» **SUPPLIED TEXT**
This is one of the projects where this makes actual sense.
The **stringhold** API is expected to not have breaking changes across minor and patch releases. Changes in behavior are possible but should be clearly marked in the changelog.
# Usage Examples
## The Basics
A StringHolder using a String directly:
StringHolder h = StringHolder.withContent("Some string");
h.isString(); // always true
h.toString(); // simply returns the associated string.
A StringHolder using a String supplier:
StringHolder h = StringHolder.withSupplier(() -> "Some string");
h.isString(); // not true yet
h.toString(); // calls Supplier.get()
h.isString(); // now true
h.toString(); // doesn't Supplier.get() a second time, string is cached
A StringHolder using a String supplier and some length constraints:
StringHolder h = StringHolder.withSupplierMinimumAndExpectedLength(5, 20, () -> "Some string");
h.isEmpty(); // false because we claim the string is at least 5 characters long
h.isString(); // not true yet
A StringHolder that reads contents from a function that supplies StringReader instances:
StringHolder h = StringHolder.withReaderSupplier(() -> new StringReader("hello"), (
e) -> IOExceptionHandler.ExceptionResponse.ILLEGAL_STATE);
A sequence of String(Holder)s, some are nested:
StringHolderSequence seq = StringHolder.newSequence();
seq.append("Hello");
seq.append(' ');
seq.append(StringHolder.newSequence().append(StringHolder.withSupplier(() -> "World"));
// Append to a writer
try (Writer out = new FileWriter(new File("/tmp/out"))) {
seq.appendTo(out);
}
seq.toString(); // "Hello World"
A sequence of String(Holder)s that can be assembled/appended out of order via scatter-gatter (speed up overall assembly time through parallelization):
StringHolderSequence seq = StringHolder.newAsyncSequence();
seq.append(veryComplexStringHolder);
seq.append(anotherStringHolder);
// seq.toString() / seq.appendTo() may internally serialize the second StringHolder first.
// The final order is still guaranteed to be correct.
// This may save time at the cost of constructing temporary StringBuilders.
You can also define a conditional StringHolder, which may be defined but later excluded if a condition is not met:
StringHolder seq = StringHolder.withContent("Hello", //
StringHolder.withConditionalStringHolder(StringHolder.withContent(" World"), (o) -> {
return checkIfIncluded(o); // false: exclude; true: include
}));
seq.toString() // returns "Hello" or "Hello World", depending on checkIfIncluded
## The full API
* [API JavaDoc](https://kohlschutter.github.io/stringhold/stringhold-common/apidocs/index.html)

» **PROVIDED MATERIAL**
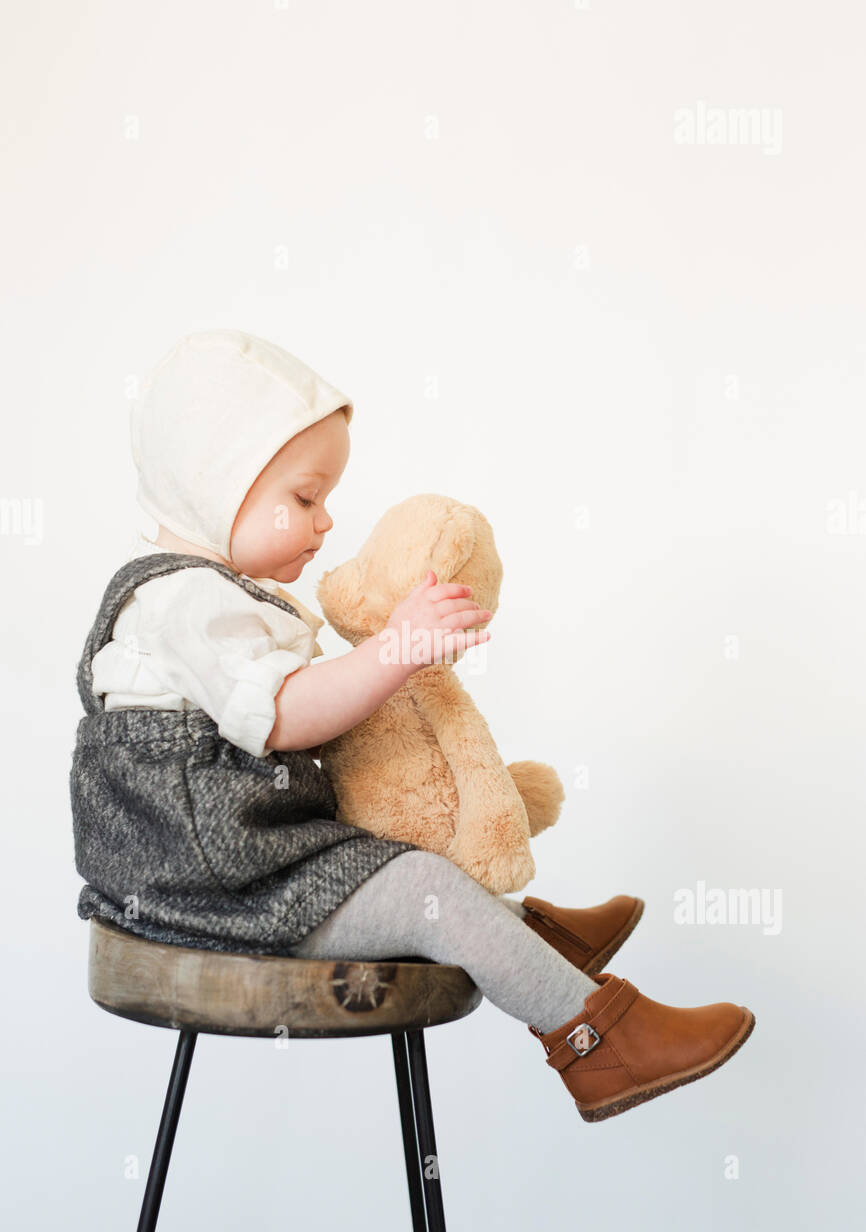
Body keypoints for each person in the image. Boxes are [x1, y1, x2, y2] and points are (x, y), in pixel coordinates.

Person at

» **INSTRUCTIONS**
[a] List every distinct method that the stringhold usage examples call directly on the StringHolder class, in the form StringHolder.name.
[b] Proceed with the stringhold usage text, starting after its last line.

» **ANSWERS**
[a]
- withContent
- withSupplier
- withSupplierMinimumAndExpectedLength
- withReaderSupplier
- newSequence
- newAsyncSequence
- withConditionalStringHolder

[b]
* [Source code](https://kohlschutter.github.io/stringhold/stringhold-common/xref/index.html)
* [Test code](https://kohlschutter.github.io/stringhold/stringhold-common/xref-test/index.html)
* [Code coverage](https://kohlschutter.github.io/stringhold/stringhold-codecoverage/jacoco-aggregate/index.html)
* [Project website](https://kohlschutter.github.io/stringhold/)
## Benchmarks
TBD
## Future Improvements
- Add optimizations for the `IntStream` API
## Frequently Asked Questions
Q: Is this an accidental implementation of half of Lisp?
A: Maybe.
## Installation
### Maven
Add the following dependency:
com.kohlschutter.stringhold
stringhold-common
1.0.0
### Gradle
dependencies {
implementation 'com.kohlschutter.stringhold:stringhold-common:1.0.0'
}
## Building from source
You currently need Maven or Eclipse with m2e, and Java 15 or later. Just run:
mvn clean install
To reformat code, which simplifies pull requests and restores general sanity, use:
mvn process-sources -Preformat
# Changelog
### _(2025-04-06)_ **stringhold 1.0.3*
- Code cleanup
### _(2024-03-09)_ **stringhold 1.0.2*
- Add indexOf
### _(2023-12-11)_ **stringhold 1.0.1*
- Fix liqp dependency
### _(2023-12-10)_ **stringhold 1.0.0**
- Initial release
# Legal Notices
Copyright 2022-2024 Christian Kohlschuetter
SPDX-License-Identifier: Apache-2.0
See NOTICE and LICENSE for license details.